I am currently looking at the code in AssignEvaluator.h and have ideas for improvement, but would like to hear your opinions before spending more time on it. Basically, the current assignment logic does not generate optimal code in several cases, especially when the exact size of the destination is not known at compile time. However, the logic could take the maximum size of the destination into account (if known at compile time, e.g. here: https://gitlab.com/libeigen/eigen/-/blob/master/Eigen/src/Core/AssignEvaluator.h#L54 ), or could take the size of the source into account (currently not done at all in copy_using_evaluator_traits, not sure why?). Possible effects of the current code are:

vector instructions (e.g. SSE, AVX) are generated but cannot be used at runtime because the number of elements to copy is too small. Either no vector instructions can be used (e.g. only 3 floats to copy) or vector instructions could be used, but not the ones chosen by the code (e.g. 4 floats to copy but code chooses instructions that copy in packets of 8). So some unnecessary for-loops have to be skipped at runtime, and sometimes elements could be copied in packets but aren't
as a result of the previous point, in some cases compiler warnings like these are generated: #2506 (closed) they are indeed false-positives in the sense that at runtime, no out-of-bounds error happens because the generated vector instruction is skipped. But also, GCC is not completely wrong about showing the warning because generating the vector instruction could be avoided completely, all the necessary information is there at compile time
sometimes, loops could be unrolled but aren't.
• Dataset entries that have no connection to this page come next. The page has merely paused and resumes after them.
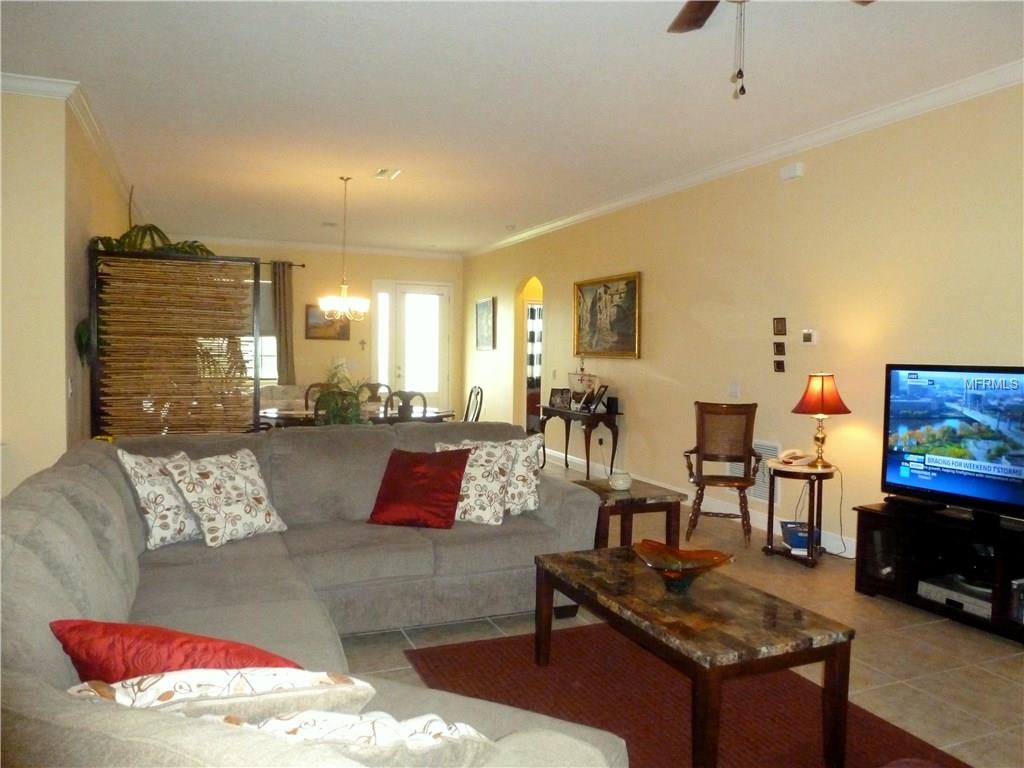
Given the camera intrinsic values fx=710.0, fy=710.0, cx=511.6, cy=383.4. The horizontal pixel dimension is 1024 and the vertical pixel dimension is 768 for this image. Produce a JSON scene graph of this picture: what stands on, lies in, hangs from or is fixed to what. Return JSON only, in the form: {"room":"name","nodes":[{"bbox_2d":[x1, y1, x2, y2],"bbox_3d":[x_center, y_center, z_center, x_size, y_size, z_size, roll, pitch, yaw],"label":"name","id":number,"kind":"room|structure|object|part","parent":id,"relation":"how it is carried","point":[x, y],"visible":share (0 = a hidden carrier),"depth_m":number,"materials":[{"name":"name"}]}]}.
{"room":"living room","nodes":[
{"label":"living room","id":0,"kind":"room"},
{"bbox_2d":[0,85,135,495],"bbox_3d":[-3.495,-0.336,5.353,0.866,3.061,3.853,0,3,-23],"label":"left wall","id":1,"kind":"structure","parent":0,"point":[62,371],"depth_m":4.28,"materials":[{"name":"beige paint"}]},
{"bbox_2d":[0,73,139,217],"bbox_3d":[-3.773,-1.827,5.539,1.603,0.099,5.871,0,3,-23],"label":"crown molding","id":2,"kind":"structure","parent":1,"relation":"attached to","point":[87,130],"depth_m":4.64,"materials":[{"name":"white paint"}]},
{"bbox_2d":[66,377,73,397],"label":"light switch","id":3,"kind":"object","parent":1,"relation":"attached to","point":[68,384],"visible":0.97,"depth_m":4.53,"materials":[{"name":"white plastic"}]},
{"bbox_2d":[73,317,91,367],"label":"hanging plant","id":4,"kind":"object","parent":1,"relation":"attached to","point":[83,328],"visible":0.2,"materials":[{"name":"green plant"}]},
{"bbox_2d":[188,239,462,417],"bbox_3d":[-3.135,-0.666,11.160,5.027,2.990,0.157,0,3,-23],"label":"back wall","id":5,"kind":"structure","parent":0,"point":[295,293],"depth_m":11.25,"materials":[{"name":"beige paint"}]},
{"bbox_2d":[244,274,277,381],"bbox_3d":[-4.095,-0.796,10.409,1.416,1.655,0.141,0,3,-23],"label":"window","id":6,"kind":"structure","parent":5,"relation":"in","point":[272,343],"depth_m":10.58,"materials":[{"name":"glass"}]},
{"bbox_2d":[256,260,305,266],"bbox_3d":[-4.303,-1.825,10.453,2.496,0.064,0.153,0,3,-23],"label":"curtain rod","id":7,"kind":"object","parent":5,"relation":"attached to","point":[302,265],"visible":0.32,"depth_m":10.73,"materials":[{"name":"metal"}]},
{"bbox_2d":[271,261,295,383],"bbox_3d":[-3.472,-0.566,10.689,0.397,2.515,0.106,0,3,-23],"label":"curtain","id":8,"kind":"object","parent":7,"relation":"hanging from","point":[287,371],"visible":0.81,"depth_m":10.67,"materials":[{"name":"fabric"}]},
{"bbox_2d":[179,235,463,258],"bbox_3d":[-3.237,-2.120,10.920,5.227,0.098,0.090,0,3,-23],"label":"crown molding","id":9,"kind":"structure","parent":5,"relation":"attached to","point":[319,246],"depth_m":10.93,"materials":[{"name":"white paint"}]},
{"bbox_2d":[305,304,350,339],"bbox_3d":[-2.850,-0.942,10.981,0.688,0.566,0.034,0,3,-23],"label":"framed picture","id":10,"kind":"object","parent":5,"relation":"attached to","point":[314,325],"visible":0.71,"depth_m":10.95},
{"bbox_2d":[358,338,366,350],"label":"wall cross","id":11,"kind":"object","parent":5,"relation":"attached to","point":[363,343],"visible":0.99,"depth_m":10.90,"materials":[{"name":"metal"}]},
{"bbox_2d":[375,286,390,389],"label":"sidelight window","id":12,"kind":"structure","parent":5,"relation":"in","point":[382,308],"depth_m":11.47,"materials":[{"name":"white glass"}]},
{"bbox_2d":[373,283,450,409],"bbox_3d":[-1.603,-0.434,11.739,1.268,2.472,0.142,0,3,-23],"label":"front door","id":13,"kind":"structure","parent":5,"relation":"in","point":[425,317],"depth_m":11.73,"materials":[{"name":"white glass"}]},
{"bbox_2d":[0,0,1023,254],"bbox_3d":[-0.701,-1.877,5.112,6.907,0.108,12.684,0,3,-23],"label":"ceiling","id":14,"kind":"structure","parent":0,"point":[514,209],"depth_m":4.32,"materials":[{"name":"white paint"}]},
{"bbox_2d":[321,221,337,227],"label":"ceiling vent","id":15,"kind":"object","parent":14,"relation":"attached to","point":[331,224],"visible":0.99,"depth_m":9.10,"materials":[{"name":"white"}]},
{"bbox_2d":[319,174,368,321],"bbox_3d":[-1.586,-1.275,6.751,0.492,1.363,0.489,0,3,-23],"label":"chandelier","id":16,"kind":"object","parent":14,"relation":"hanging from","point":[359,304],"visible":1,"depth_m":6.71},
{"bbox_2d":[372,167,401,179],"bbox_3d":[-1.134,-1.900,6.396,0.196,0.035,0.307,0,3,-23],"label":"ceiling vent","id":17,"kind":"object","parent":14,"relation":"attached to","point":[382,173],"visible":0.99,"depth_m":6.38,"materials":[{"name":"white metal"}]},
{"bbox_2d":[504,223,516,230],"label":"smoke detector","id":18,"kind":"object","parent":14,"relation":"attached to","point":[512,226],"visible":0.99,"depth_m":9.05,"materials":[{"name":"white"}]},
{"bbox_2d":[665,0,870,96],"bbox_3d":[0.784,-1.288,2.229,1.261,0.773,1.272,0,3,-23],"label":"ceiling fan","id":19,"kind":"object","parent":14,"relation":"hanging from","point":[707,16],"visible":0.98,"depth_m":2.68,"materials":[{"name":"brown wood"}]},
{"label":"fan blade","id":20,"kind":"part","parent":19,"relation":"part of","materials":[{"name":"brown wood"}]},
{"bbox_2d":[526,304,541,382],"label":"curtain","id":21,"kind":"object","parent":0,"point":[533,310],"visible":0.23,"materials":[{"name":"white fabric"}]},
{"bbox_2d":[336,457,1023,767],"bbox_3d":[-0.887,1.172,5.340,7.538,0.101,13.328,0,3,-23],"label":"floor","id":22,"kind":"structure","parent":0,"point":[982,640],"depth_m":3.39,"materials":[{"name":"beige tile"}]},
{"bbox_2d":[87,248,261,436],"bbox_3d":[-2.511,0.072,5.237,1.193,2.015,0.169,0,3,-23],"label":"screen","id":23,"kind":"object","parent":22,"relation":"on","point":[140,405],"visible":0.8,"depth_m":5.17,"materials":[{"name":"brown"}]},
{"bbox_2d":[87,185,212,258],"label":"potted plant","id":24,"kind":"object","parent":23,"relation":"on","point":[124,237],"visible":0.38,"depth_m":5.59,"materials":[{"name":"green plant"}]},
{"bbox_2d":[260,384,313,411],"bbox_3d":[-3.127,0.442,10.145,1.637,0.847,0.969,0,3,-23],"label":"sofa","id":25,"kind":"object","parent":22,"relation":"on","point":[274,390],"visible":0.23,"depth_m":9.91,"materials":[{"name":"fabric"}]},
{"bbox_2d":[0,426,626,767],"bbox_3d":[-0.420,0.744,2.486,2.464,0.949,3.445,0,3,-23],"label":"sectional sofa","id":26,"kind":"object","parent":22,"relation":"on","point":[77,500],"visible":0.81,"depth_m":2.50,"materials":[{"name":"grey fabric"}]},
{"bbox_2d":[116,449,200,549],"bbox_3d":[-1.570,0.515,3.301,0.263,0.438,0.474,2,3,27],"label":"floral pillow","id":27,"kind":"object","parent":26,"relation":"on","point":[145,485],"visible":0.72,"depth_m":3.17,"materials":[{"name":"white fabric"}]},
{"bbox_2d":[50,618,302,682],"bbox_3d":[-0.750,0.672,1.619,0.585,0.303,0.349,1,3,1],"label":"red pillow","id":28,"kind":"object","parent":26,"relation":"on","point":[168,655],"visible":0.52,"depth_m":1.53,"materials":[{"name":"red fabric"}]},
{"bbox_2d":[69,664,372,726],"bbox_3d":[-0.564,0.645,1.352,0.541,0.293,0.284,0,3,-23],"label":"patterned pillow","id":29,"kind":"object","parent":26,"relation":"on","point":[170,683],"visible":0.59,"depth_m":1.28,"materials":[{"name":"fabric"}]},
{"bbox_2d":[163,447,291,548],"bbox_3d":[-1.340,0.529,3.366,0.311,0.413,0.494,3,3,35],"label":"floral pillow","id":30,"kind":"object","parent":26,"relation":"on","point":[244,485],"visible":0.99,"depth_m":3.27,"materials":[{"name":"fabric"}]},
{"bbox_2d":[219,708,493,763],"bbox_3d":[-0.290,0.660,1.169,0.548,0.290,0.271,0,3,-23],"label":"patterned pillow","id":31,"kind":"object","parent":26,"relation":"on","point":[439,728],"visible":0.56,"depth_m":1.12,"materials":[{"name":"white fabric"}]},
{"bbox_2d":[369,447,472,529],"bbox_3d":[-0.476,0.536,3.716,0.491,0.378,0.340,1,3,14],"label":"red pillow","id":32,"kind":"object","parent":26,"relation":"on","point":[433,470],"visible":1,"depth_m":3.63,"materials":[{"name":"red fabric"}]},
{"bbox_2d":[438,438,517,525],"bbox_3d":[-0.229,0.515,3.809,0.488,0.435,0.305,1,3,13],"label":"floral pillow","id":33,"kind":"object","parent":26,"relation":"on","point":[499,487],"visible":0.76,"depth_m":3.72,"materials":[{"name":"fabric"}]},
{"bbox_2d":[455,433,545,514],"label":"patterned pillow","id":34,"kind":"object","parent":26,"relation":"on","point":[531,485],"visible":0.59,"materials":[{"name":"fabric"}]},
{"bbox_2d":[304,383,330,410],"bbox_3d":[-2.009,0.490,7.654,0.475,0.977,0.510,0,3,-23],"label":"dining chair","id":35,"kind":"object","parent":22,"relation":"on","point":[306,399],"visible":0.19,"depth_m":7.77,"materials":[{"name":"brown wood"}]},
{"bbox_2d":[310,359,371,425],"bbox_3d":[-1.342,0.144,5.700,0.598,0.733,0.596,0,3,-23],"label":"potted plant","id":36,"kind":"object","parent":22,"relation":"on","point":[331,409],"visible":0.65,"depth_m":5.60,"materials":[{"name":"green plant"}]},
{"bbox_2d":[257,404,454,426],"bbox_3d":[-1.548,0.649,7.100,1.981,0.732,1.157,0,3,-23],"label":"dining table","id":37,"kind":"object","parent":22,"relation":"on","point":[416,418],"visible":0.32,"depth_m":6.86,"materials":[{"name":"brown wood"}]},
{"bbox_2d":[359,382,391,404],"bbox_3d":[-1.562,0.488,8.053,0.475,0.972,0.518,0,3,-23],"label":"dining chair","id":38,"kind":"object","parent":22,"relation":"on","point":[378,386],"visible":0.24,"depth_m":8.23,"materials":[{"name":"brown wood"}]},
{"bbox_2d":[384,390,428,421],"bbox_3d":[-1.043,0.539,6.830,0.474,0.970,0.503,0,3,-23],"label":"dining chair","id":39,"kind":"object","parent":22,"relation":"on","point":[403,399],"visible":0.36,"depth_m":6.62,"materials":[{"name":"wood"}]},
{"bbox_2d":[463,385,483,421],"bbox_3d":[-0.594,0.506,7.725,0.509,0.978,0.482,0,3,-23],"label":"dining chair","id":40,"kind":"object","parent":22,"relation":"on","point":[478,414],"visible":0.38,"depth_m":7.78,"materials":[{"name":"wood"}]},
{"bbox_2d":[539,403,622,479],"bbox_3d":[0.730,0.647,7.939,0.427,0.748,1.222,0,3,-23],"label":"console table","id":41,"kind":"object","parent":22,"relation":"on","point":[594,416],"visible":0.84,"depth_m":7.55,"materials":[{"name":"brown wood"}]},
{"bbox_2d":[548,387,571,409],"bbox_3d":[0.557,0.170,8.092,0.265,0.214,0.094,2,3,26],"label":"picture frame","id":42,"kind":"object","parent":41,"relation":"on","point":[554,401],"visible":1,"depth_m":8.08,"materials":[{"name":"black"}]},
{"bbox_2d":[567,362,598,409],"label":"model ship","id":43,"kind":"object","parent":41,"relation":"on","point":[586,375],"visible":0.95,"depth_m":7.77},
{"bbox_2d":[588,385,610,413],"bbox_3d":[0.905,0.158,7.442,0.169,0.271,0.266,0,3,-12],"label":"picture frame","id":44,"kind":"object","parent":41,"relation":"on","point":[605,388],"visible":0.99,"depth_m":7.42,"materials":[{"name":"black"}]},
{"bbox_2d":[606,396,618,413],"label":"speaker","id":45,"kind":"object","parent":41,"relation":"on","point":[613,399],"visible":0.98,"depth_m":7.32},
{"bbox_2d":[572,478,686,550],"bbox_3d":[0.652,0.906,4.286,0.538,0.553,0.597,0,3,-23],"label":"end table","id":46,"kind":"object","parent":22,"relation":"on","point":[620,502],"visible":0.56,"depth_m":4.10,"materials":[{"name":"brown wood"}]},
{"bbox_2d":[608,470,632,490],"bbox_3d":[0.652,0.583,4.273,0.143,0.111,0.144,0,3,-23],"label":"candle jar","id":47,"kind":"object","parent":46,"relation":"on","point":[624,485],"visible":1,"depth_m":4.22,"materials":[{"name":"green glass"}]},
{"bbox_2d":[401,619,969,767],"bbox_3d":[0.634,1.265,2.477,1.627,0.011,2.248,0,3,-23],"label":"rug","id":48,"kind":"object","parent":22,"relation":"on","point":[492,650],"visible":0.67,"depth_m":2.78,"materials":[{"name":"carpet"}]},
{"bbox_2d":[536,543,850,767],"bbox_3d":[0.596,1.007,2.715,0.620,0.472,1.203,0,3,-23],"label":"coffee table","id":49,"kind":"object","parent":48,"relation":"on","point":[577,594],"visible":0.97,"depth_m":2.37,"materials":[{"name":"brown wood"}]},
{"bbox_2d":[632,540,734,592],"bbox_3d":[0.653,0.721,2.741,0.392,0.127,0.386,2,3,19],"label":"decorative bowl","id":50,"kind":"object","parent":49,"relation":"on","point":[700,560],"visible":1,"depth_m":2.79,"materials":[{"name":"glass"}]},
{"bbox_2d":[682,401,760,545],"bbox_3d":[1.574,0.655,5.338,0.549,1.018,0.617,1,3,14],"label":"wooden armchair","id":51,"kind":"object","parent":22,"relation":"on","point":[702,480],"visible":0.99,"depth_m":5.45,"materials":[{"name":"brown wood"}]},
{"bbox_2d":[764,459,836,569],"bbox_3d":[1.933,0.872,4.766,0.468,0.627,0.475,0,3,-23],"label":"side table","id":52,"kind":"object","parent":22,"relation":"on","point":[808,556],"visible":0.75,"depth_m":4.67,"materials":[{"name":"brown wood"}]},
{"bbox_2d":[780,521,812,551],"bbox_3d":[1.934,1.022,4.792,0.202,0.108,0.240,1,3,7],"label":"blue box","id":53,"kind":"object","parent":52,"relation":"on","point":[800,543],"visible":0.78,"depth_m":4.71,"materials":[{"name":"blue"}]},
{"bbox_2d":[776,449,816,466],"bbox_3d":[1.921,0.488,4.796,0.201,0.091,0.201,3,4,43],"label":"telephone","id":54,"kind":"object","parent":52,"relation":"on","point":[796,450],"visible":0.99,"depth_m":4.76,"materials":[{"name":"white plastic"}]},
{"bbox_2d":[792,372,849,467],"bbox_3d":[2.062,0.238,4.746,0.346,0.636,0.347,0,3,-23],"label":"table lamp","id":55,"kind":"object","parent":52,"relation":"on","point":[823,386],"visible":0.99,"depth_m":4.67,"materials":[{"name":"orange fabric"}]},
{"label":"lamp shade","id":56,"kind":"part","parent":55,"relation":"part of","materials":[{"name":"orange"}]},
{"bbox_2d":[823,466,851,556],"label":"power cord","id":57,"kind":"object","parent":55,"relation":"attached to","point":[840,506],"visible":0.82,"depth_m":4.88,"materials":[{"name":"black plastic"}]},
{"bbox_2d":[854,499,1023,645],"bbox_3d":[2.481,1.001,3.692,0.476,0.495,1.247,0,3,-23],"label":"tv stand","id":58,"kind":"object","parent":22,"relation":"on","point":[870,521],"visible":0.79,"depth_m":3.85,"materials":[{"name":"black wood"}]},
{"bbox_2d":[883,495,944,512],"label":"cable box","id":59,"kind":"object","parent":58,"relation":"on","point":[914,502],"visible":0.92,"depth_m":3.97,"materials":[{"name":"black"}]},
{"bbox_2d":[880,364,1023,522],"bbox_3d":[2.481,0.316,3.695,0.253,0.799,1.149,0,3,-23],"label":"television","id":60,"kind":"object","parent":58,"relation":"on","point":[902,478],"visible":0.99,"depth_m":3.80,"materials":[{"name":"black plastic"}]},
{"bbox_2d":[917,574,991,619],"bbox_3d":[2.417,1.114,3.744,0.328,0.078,0.404,0,3,-23],"label":"media player","id":61,"kind":"object","parent":58,"relation":"in","point":[950,592],"visible":0.64,"depth_m":3.70},
{"bbox_2d":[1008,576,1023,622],"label":"electronic device","id":62,"kind":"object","parent":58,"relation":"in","point":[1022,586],"visible":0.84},
{"bbox_2d":[462,81,1023,561],"bbox_3d":[1.800,-0.353,6.018,0.151,2.960,12.404,0,3,-23],"label":"right wall","id":63,"kind":"structure","parent":0,"point":[632,409],"depth_m":5.23,"materials":[{"name":"beige paint"}]},
{"bbox_2d":[475,296,495,350],"bbox_3d":[-0.416,-0.902,10.862,0.033,0.799,0.736,0,3,-23],"label":"framed picture","id":64,"kind":"object","parent":63,"relation":"attached to","point":[484,306],"visible":1,"depth_m":10.82},
{"bbox_2d":[515,276,544,433],"bbox_3d":[0.321,-0.328,9.650,0.393,2.474,1.122,0,3,-23],"label":"arched doorway","id":65,"kind":"object","parent":63,"relation":"in","point":[524,384],"visible":0.41,"depth_m":10.00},
{"bbox_2d":[573,271,641,358],"bbox_3d":[0.996,-0.717,7.630,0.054,0.885,1.361,0,3,-23],"label":"framed painting","id":66,"kind":"object","parent":63,"relation":"attached to","point":[601,297],"visible":0.99,"depth_m":7.56,"materials":[{"name":"gold"}]},
{"bbox_2d":[552,448,856,559],"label":"baseboard","id":67,"kind":"structure","parent":63,"relation":"attached to","point":[562,457],"depth_m":6.12,"materials":[{"name":"white paint"}]},
{"bbox_2d":[728,382,740,397],"bbox_3d":[1.846,0.053,5.901,0.016,0.121,0.113,0,3,-23],"label":"light switch","id":68,"kind":"object","parent":63,"relation":"attached to","point":[734,390],"visible":0.98,"depth_m":5.90,"materials":[{"name":"white plastic"}]},
{"bbox_2d":[461,60,1023,255],"bbox_3d":[1.626,-1.800,6.132,0.096,0.100,10.967,0,3,-23],"label":"crown molding","id":69,"kind":"structure","parent":63,"relation":"attached to","point":[931,97],"depth_m":5.08,"materials":[{"name":"white paint"}]},
{"bbox_2d":[730,439,780,504],"bbox_3d":[1.923,0.677,5.658,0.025,0.467,0.522,0,3,-23],"label":"wall vent","id":70,"kind":"object","parent":63,"relation":"attached to","point":[766,493],"visible":0.5,"depth_m":5.55,"materials":[{"name":"white metal"}]},
{"bbox_2d":[773,358,784,372],"bbox_3d":[2.058,-0.129,5.471,0.029,0.101,0.097,0,3,-23],"label":"small picture","id":71,"kind":"object","parent":63,"relation":"attached to","point":[779,366],"visible":0.98,"depth_m":5.46,"materials":[{"name":"brown"}]},
{"bbox_2d":[773,341,785,355],"bbox_3d":[2.039,-0.259,5.417,0.029,0.107,0.096,0,3,-23],"label":"small picture","id":72,"kind":"object","parent":63,"relation":"attached to","point":[777,347],"visible":0.99,"depth_m":5.41,"materials":[{"name":"brown"}]},
{"bbox_2d":[773,317,786,334],"bbox_3d":[2.046,-0.431,5.425,0.031,0.133,0.111,0,3,-23],"label":"small picture","id":73,"kind":"object","parent":63,"relation":"attached to","point":[779,330],"visible":0.98,"depth_m":5.42,"materials":[{"name":"brown"}]},
{"bbox_2d":[780,163,803,180],"bbox_3d":[2.062,-1.562,5.243,0.054,0.099,0.167,0,3,-23],"label":"door chime","id":74,"kind":"object","parent":63,"relation":"attached to","point":[791,171],"visible":0.98,"depth_m":5.21,"materials":[{"name":"white plastic"}]},
{"bbox_2d":[801,329,817,344],"bbox_3d":[2.178,-0.340,5.206,0.031,0.110,0.122,0,3,-23],"label":"thermostat","id":75,"kind":"object","parent":63,"relation":"attached to","point":[806,336],"visible":0.99,"depth_m":5.18,"materials":[{"name":"white plastic"}]}
]}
Though I am still in the process of understanding the unrolling logic

Example:

// suggested compile command: g++ eigen_assignment.cpp -o eigen_assignment -msse -mavx -O3 -Wall -Wextra -I/path/to/eigen
#define EIGEN_DEBUG_ASSIGN 1
#include <Eigen/Dense>
#include <iostream>
int main() {
#if 0 // switch between examples
    Eigen::Array<float, 3, 1> a;
    a.setRandom();
    
    Eigen::Array<float, -1, 1> b;
    b.setRandom(3, 1);
    b = a; // Chooses LinearVectorizedTraversal with packet size 8, but only 3 floats have to be copied (see a, which is source).
           // Should actually choose LinearTraversal.
#else
    Eigen::Array<double, 2, 1> a;
    a.setRandom();

    Eigen::Array<double, 3, 1> b;
    b.setRandom();
    b.tail(2) = a; // Chooses LinearVectorizedTraversal with packet size 4, but only 2 doubles have to be copied.
                   // Max size of destination b is 3. GCC emits array-bounds warnings.
                   // Should actually choose LinearVectorizedTraversal with packet size 2.
#endif
    return 0;
}

To be clear, no runtime errors like out-of-bound accesses are happening (that I am aware of), but currently, the generated code is inefficient and generates compiler warnings. I am willing to improve this in a merge request, but would first like to hear your opinions. Is there any reason why the logic in copy_using_evaluator_traits currently does not use the maximum size of the destination and the size/maximum size of the source (if known at compile time)?